Datum uitspraak:
Datum publicatie:
Rechtsgebied:
Zaaknummer:
Vindplaats:

Inhoudsindicatie:

Voornemenprocedure/Strijd met 3.119 Vb/Rechtszekerheids- Vertrouwensbeginsel

Eiser is naar aanleiding van zijn asielaanvraag op 20 maart 2001 gehoord. Nader gehoor heeft plaatsgevonden op 25 april 2001. Verweerder heeft op 4 november 2002 een voornemen uitgebracht, waarin wordt uitgegaan van de geloofwaardigheid van het asielrelaas. Eiser brengt een zienswijze naar voren op 27 december 2002. Op 17 februari 2003 wordt eiser aanvullend gehoord. Op 15 juli 2005 wordt een nieuw voornemen uitgebracht, waarin het asielrelaas ongeloofwaardig wordt geacht. Eiser brengt een zienswijze uit op 8 augustus 2005 en kan zich met de handelwijze van verweerder niet verenigen.

Uitspraak



RECHTBANK ‘s-GRAVENHAGE

Sector bestuursrecht

Nevenzittingsplaats Haarlem

zaaknummer: AWB 05/38254

uitspraak van de enkelvoudige kamer voor vreemdelingenzaken van 1 december 2006

in de zaak van:

[eiser],

geboren op [geboorte datum] 1984, van Iraakse nationaliteit,

eiser,

gemachtigde: mr. A.A.W.A. Vissers, advocaat te ‘s-Hertogenbosch,

tegen:

de minister voor Vreemdelingenzaken en Integratie,

verweerder,

gemachtigde: mr. drs. L. Reesink, werkzaam bij de Immigratie- en Naturalisatiedienst te

’s-Gravenhage.

1. Procesverloop

1.1 Eiser heeft op 20 maart 2001 een aanvraag ingediend tot het verlenen van een verblijfsvergunning asiel voor bepaalde tijd. Verweerder heeft de aanvraag bij besluit van 12 augustus 2005 (verzonden 15 augustus 2005) afgewezen. Eiser heeft tegen het besluit op 24 augustus 2005 beroep ingesteld.
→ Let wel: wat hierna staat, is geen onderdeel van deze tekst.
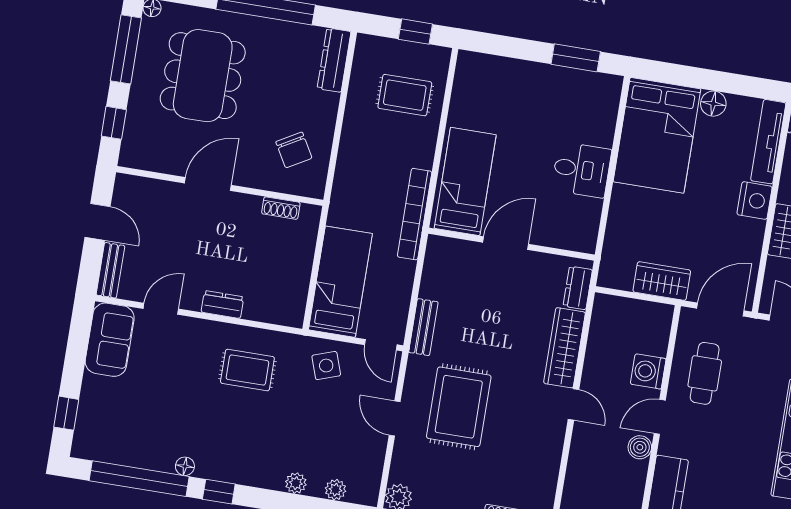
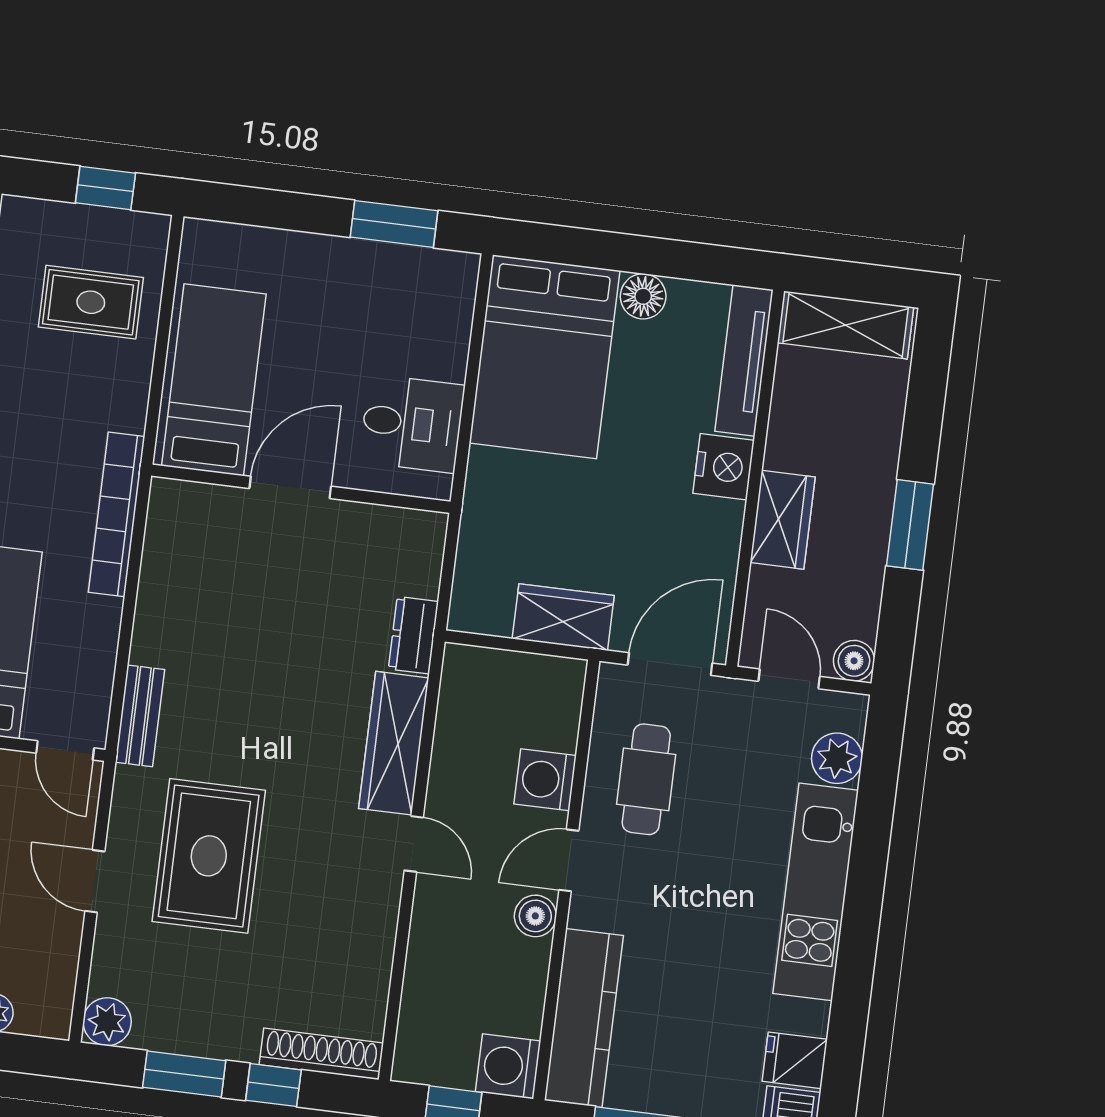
bed: (465, 182) -> (214, 380), moved
door: (506, 243) -> (290, 487), moved
wall: (511, 244) -> (301, 489), moved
1.2 Verweerder heeft een verweerschrift ingediend.

1.3 De openbare behandeling van het geschil heeft plaatsgevonden op 7 november 2006. Eiser is in persoon verschenen, bijgestaan door zijn gemachtigde. Verweerder is vertegenwoordigd door zijn gemachtigde.

2. Overwegingen

2.1 In beroep toetst de rechtbank het bestreden besluit aan de hand van de voorgedragen beroepsgronden op rechtmatigheid en ambtshalve aan voorschriften van openbare orde.

2.2 Eiser heeft op 20 maart 2001 een aanvraag ingediend om toelating als vluchteling. Aan die aanvraag heeft eiser het volgende ten grondslag gelegd. Hij stelt Noord-Irak te hebben verlaten omdat hij door zijn werkgever en diens vrouw, de familie [familie naam], ervan werd beschuldigd hun dochter zwanger te hebben gemaakt en onteerd. De dochter, [naam], is kort na het bekend worden van de zwangerschap door haar vader vermoord. Uit angst voor eerwraak is eiser gevlucht.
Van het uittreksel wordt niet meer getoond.